ルネ・デカルト(1596−1650)とブレーズ・パスカル(1623−1662)は17世紀に生きた二大哲学者である。しかも上述した様に相反する教義を持っている。しかし、対立する二つのものは永遠に対立し続けるものではなく、お互いに影響し続けながらこの世を構成していると考えられる。デカルトの中にもパスカルの要素があり、パスカルの中にもデカルトの要素がある。お互いに入れ子になっている部分もあるという事である。

  デカルトからパスカルへ、パスカルからデカルトへという循環を繰り返しながら、この世は自然に進んで行くと考えられないだろうか。陰陽説の中にもこの様な世界観が見られる。結末から先に述べよう。

  技師教育はパスカルからデカルトに進んでいる。画像分科会はデカルトからパスカルに方向を持っている。これらの観点から現状を分析し、将来の進路の一つを示す事が出来ればと願うものである。

  先ずは技師教育である。技師の育成は徒弟制度から始まっている。これは明らかにパスカル思考である。技師教育に限った事ではなく、あらゆる技術は全てここが原点である。放射線技術も先輩の技術を見よう見まねして学んで来たものである。少なくとも筆者が技師室に入った時の状態はそうであった。その状態が原点であり、それを纏め切れずにチグハグなカリキュラムにしたがって教育が行われた。それが技師学校であった。

  その後、関係者の努力によってデカルト思考によるカリキュラムの整備が徐々に進められ、殊に基礎教養の整備は短期大学昇格までに気運を高めた。4年制まではもう一息であったが、それが中々である。
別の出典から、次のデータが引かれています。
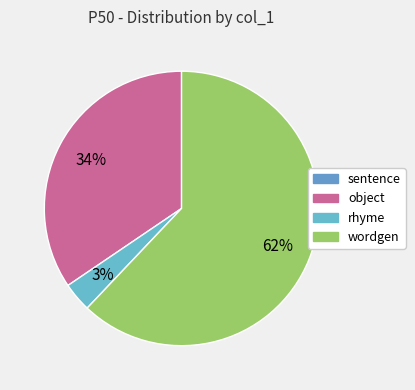

How many segments does this pie chart have?

4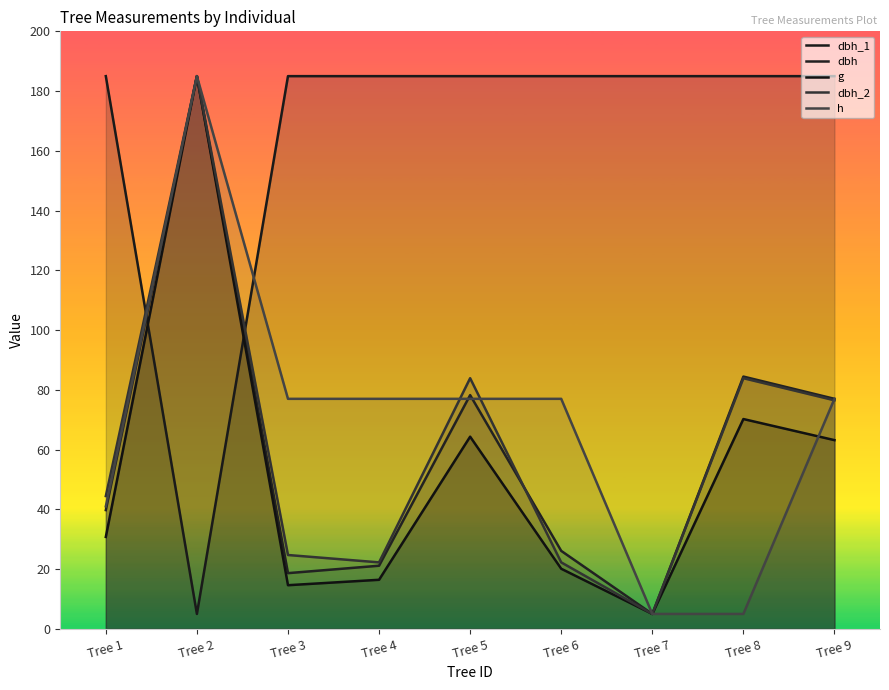

How many lines are shown in the chart?

5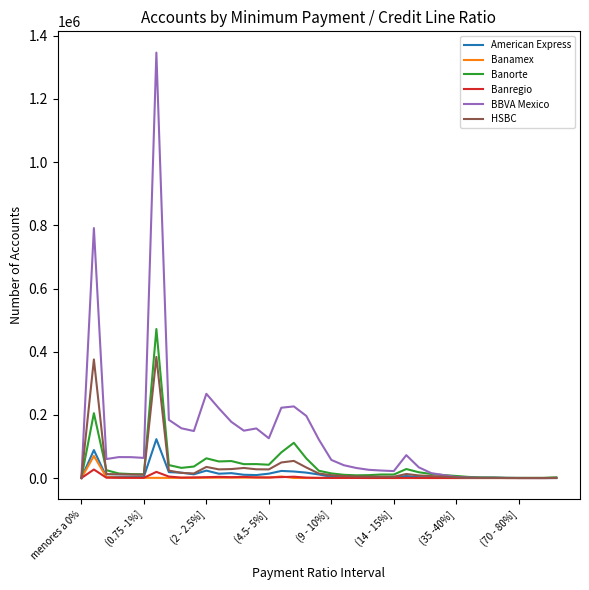

How many values in the Banorte series are below 14336?

19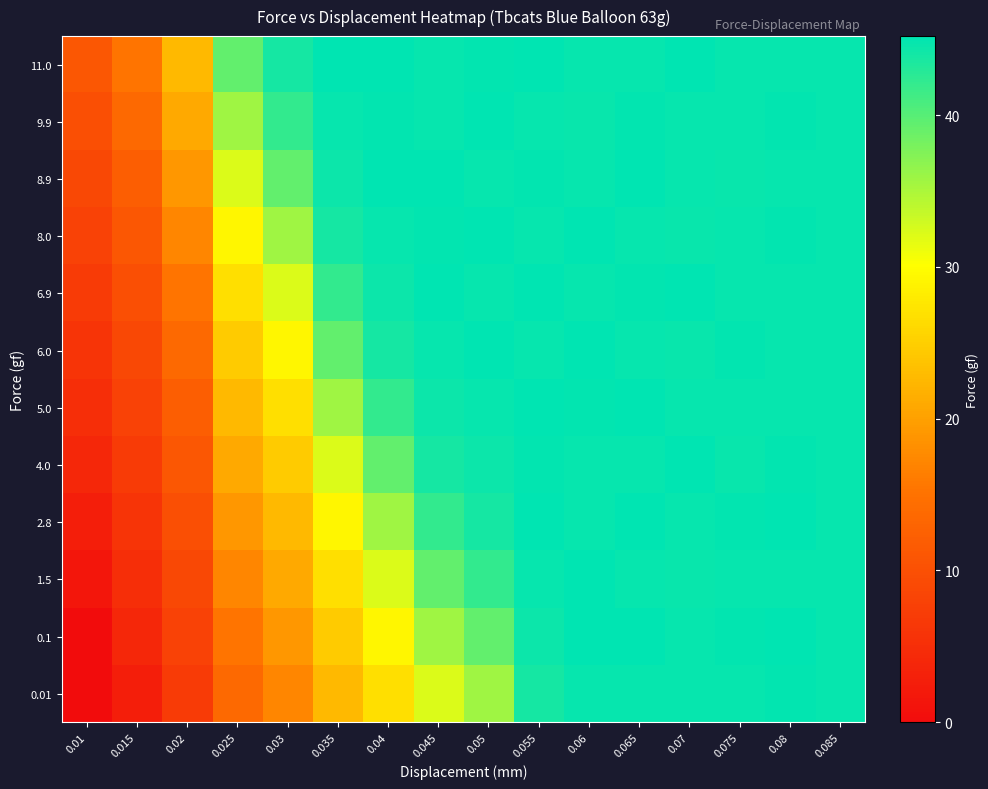

What is the spread (max minus min) of values at 0.045?

13.0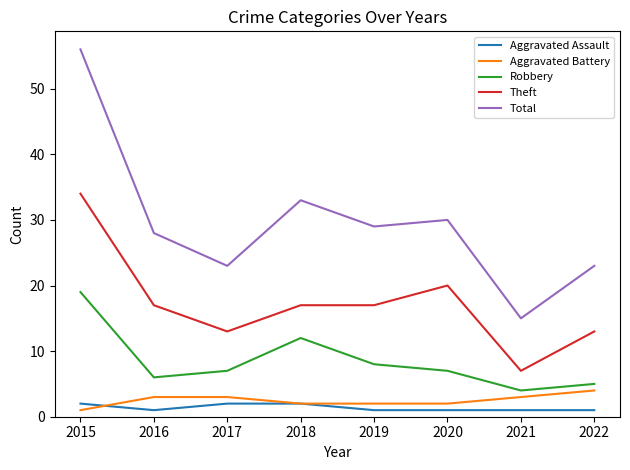

At which category does the chart reach its peak across all series?

2015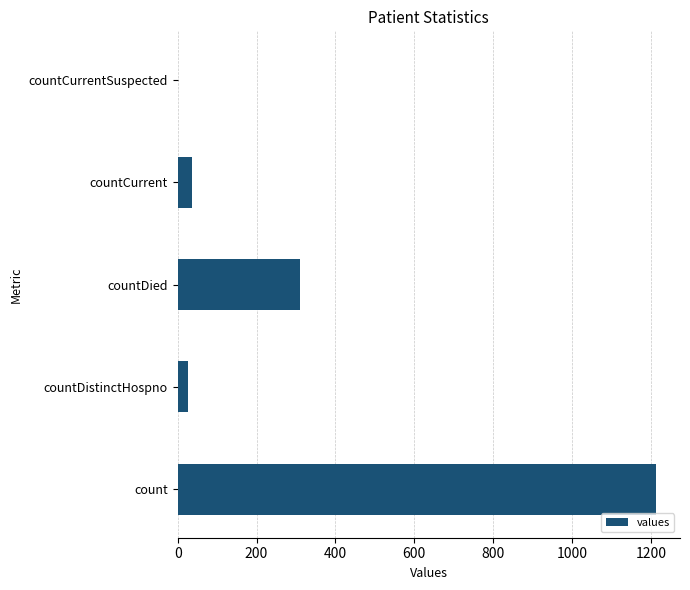

Reading top to bottom, extract all data points from this chart.

countCurrentSuspected=0	countCurrent=37	countDied=310	countDistinctHospno=27	count=1213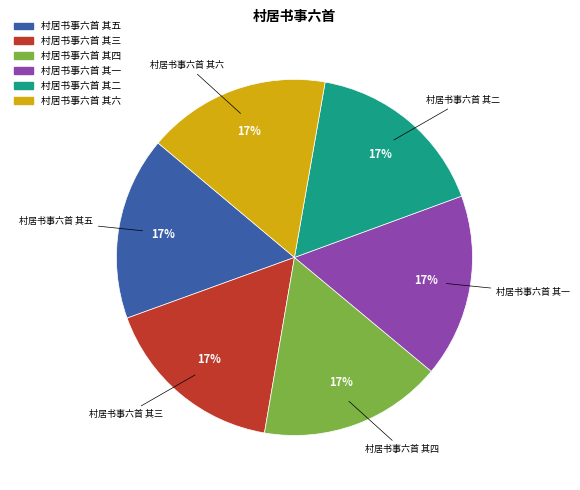

True or false: 村居书事六首 其五 accounts for 10% of the total.

False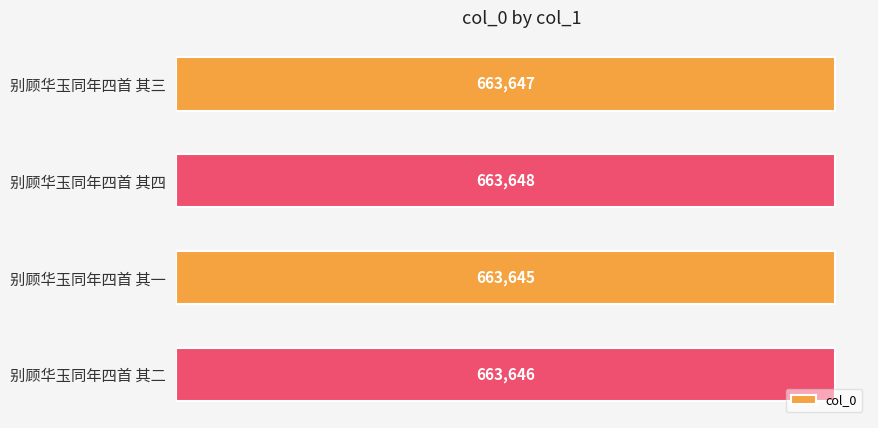

What is the sum of all values?

2654586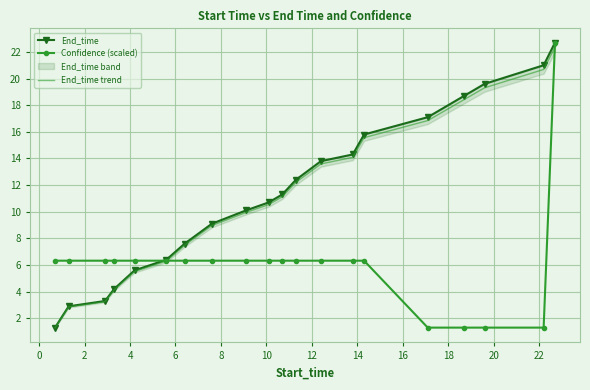

What is the label of the 13th point from the right?

12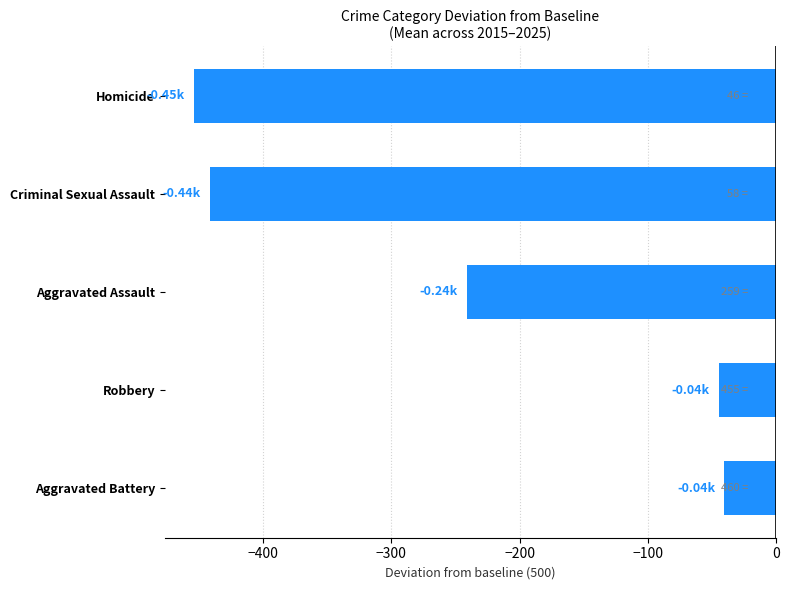

What is the difference between the maximum and minimum values?

413.6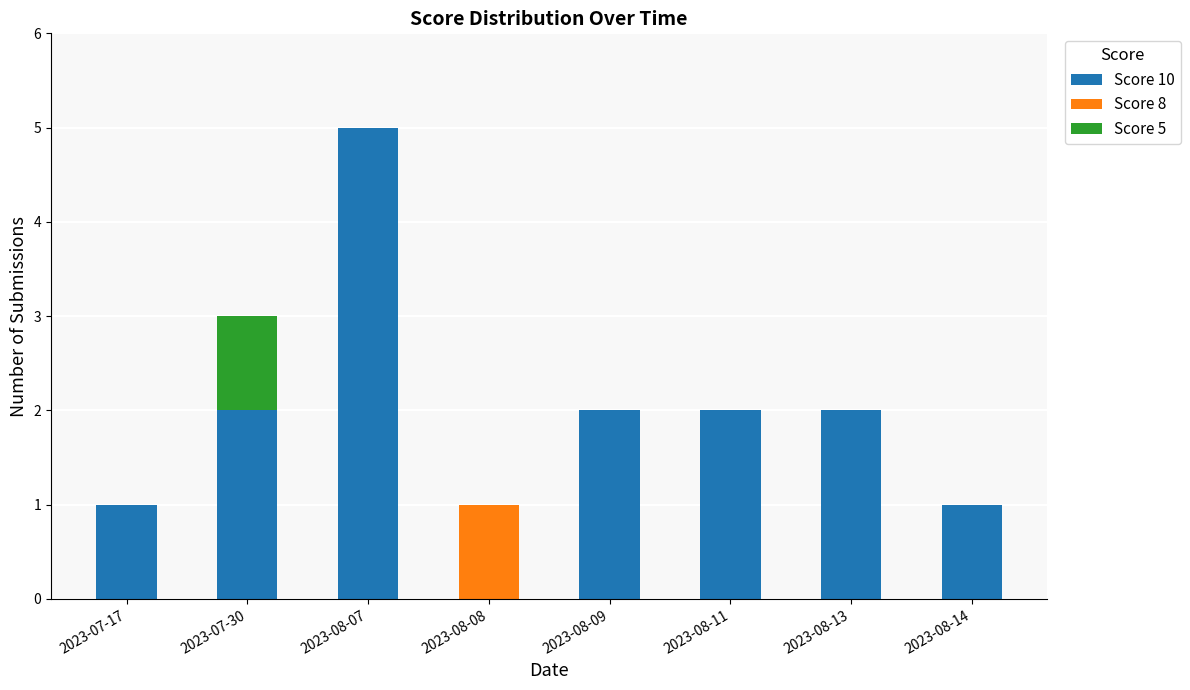

At which label does Score 10 reach its peak?

2023-08-07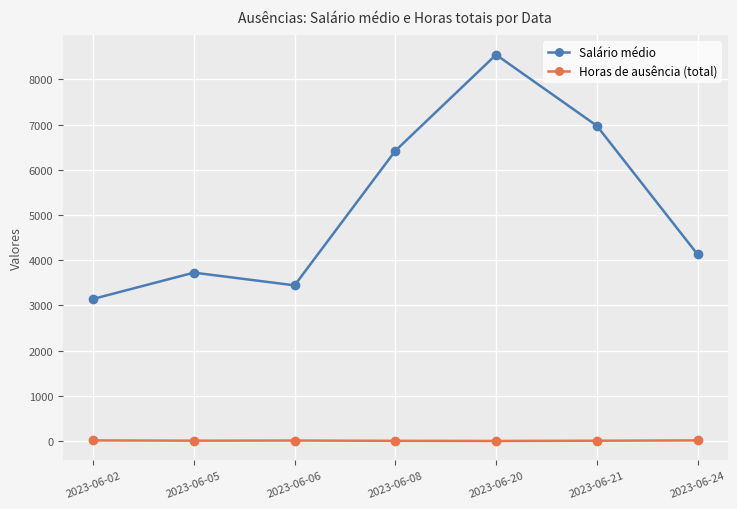

List the series in order of their overall mean, lowest first.

Horas de ausência (total), Salário médio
パスカルからデカルトへ完全変換するのか、パスカルを軸に置いてデカルトで固めるのか喧々諤々の議論が繰り返されたに違いない。殊に阪大はテストケースと言って良い。外見的には阪大は完全デカルト変換に踏み切った様に見受けられる。勇気ある決断だと思う。数校ある他大学はパスカルを軸に置いた伝統技術を主観とする形式を取っているように思える。

  何れがベターなのか今は分からない。最終的には何れも同じ目標に達するのかも知れない。しかしそこに達するまでの過程ではどうであろうか。途中経過の卒業生はどうであろうか。放射線技術をもって医療に貢献する技師としては、パスカル技術を軸においてデカルトで基礎を固める方式が世に歓迎されるのではなかろうか。診療放射線技師なのである。卒論も学位論文も放射線技術がテーマであらねばならぬと思うのは筆者だけであろうか。旧来からのパスカル的伝統技術(デカルト思考で基礎付けられた)を卒論或いは学位論文のテーマに採用する事の出来る大学が果たして今どれ程あるのだろうか。

  デカルト的な基礎はしっかりして来た。この上に立ってパスカル的な専門を確立する事こそが放射線技術学の確立である。”仏作って魂入れず”と言う言葉がある。形だけ出来て中身が伴わないでは意味が無いのである。今こそパスカル的な専門技術が台頭する時期ではなかろうか。現教職員の一層の開眼・研鑽を期待するものである。

梅谷友吉技師。

   画像分科会にはいる。日本放射線技術学会はその名の示す通り医学とも工学ともまして文学とも規定していない。この名の由来は学会創立者の一人 梅谷友吉技師を語らねばならない。梅谷技師は学会名の示す通り、何物にも従属しない独立した学会をイメージしたのである。時代を同じくした先輩であるが、日本放射線技術学会は外にはパスカル的であっても、内部はデカルト思考で組織されねばならぬ事をよく認識していたと思う。当初画像部会と測定部会の二専門部会に大別し、夫れ夫れを分科会で構成する形が取られたが、後年に分科会に統一された。

  従って第1回の画像分科会の講演も次の様な順序で行われた。山下一也(部会名称の問題点、今後の進め方);山崎 武(視覚の法則);津田元久(放射線機器と放射線像);佐藤孝志(診療に有効なスペクトル);田中俊夫(写真化学その問題点);金森仁志(情報理論適用の問題点);内田 勝(線形と非線形の接点)

  見られる通り放射線技術の問題点を万遍なく選んで示したのである。今もう一度聞いて見たい気もするぐらい懐かしい。一巻づつ目を通して見ると号を追うに従ってパスカル的にテーマが収斂して行くのが分かる。まもなくMTFの空間周波数特性の時代が、続いて情報理論・ROC・ディジタル画像・CAD・・・・が驀進中である。今CADが花盛りである。

  どんどんテーマがパスカル的に先鋭化し他は鳴りを潜めている感じである。発展途上学問の公式通りに進んでいる。 これもデカルトの基礎があったればこその発展であってデカルトの基礎なくしてこの隆盛は考えられない。当分はこの体制が続くと思われるが、近い将来にはこのCADもデカルト的に普遍化され他をサポートする手法となるであろう。楽しみな事である。

  以上、”開学の精神”と大上段に振り翳したにしては極平凡な論説となったが、これは筆者の精一杯の考究の結果である。また、文中関係者各位に失礼な言辞なしとしない。諸兄の御寛容を願う次第である。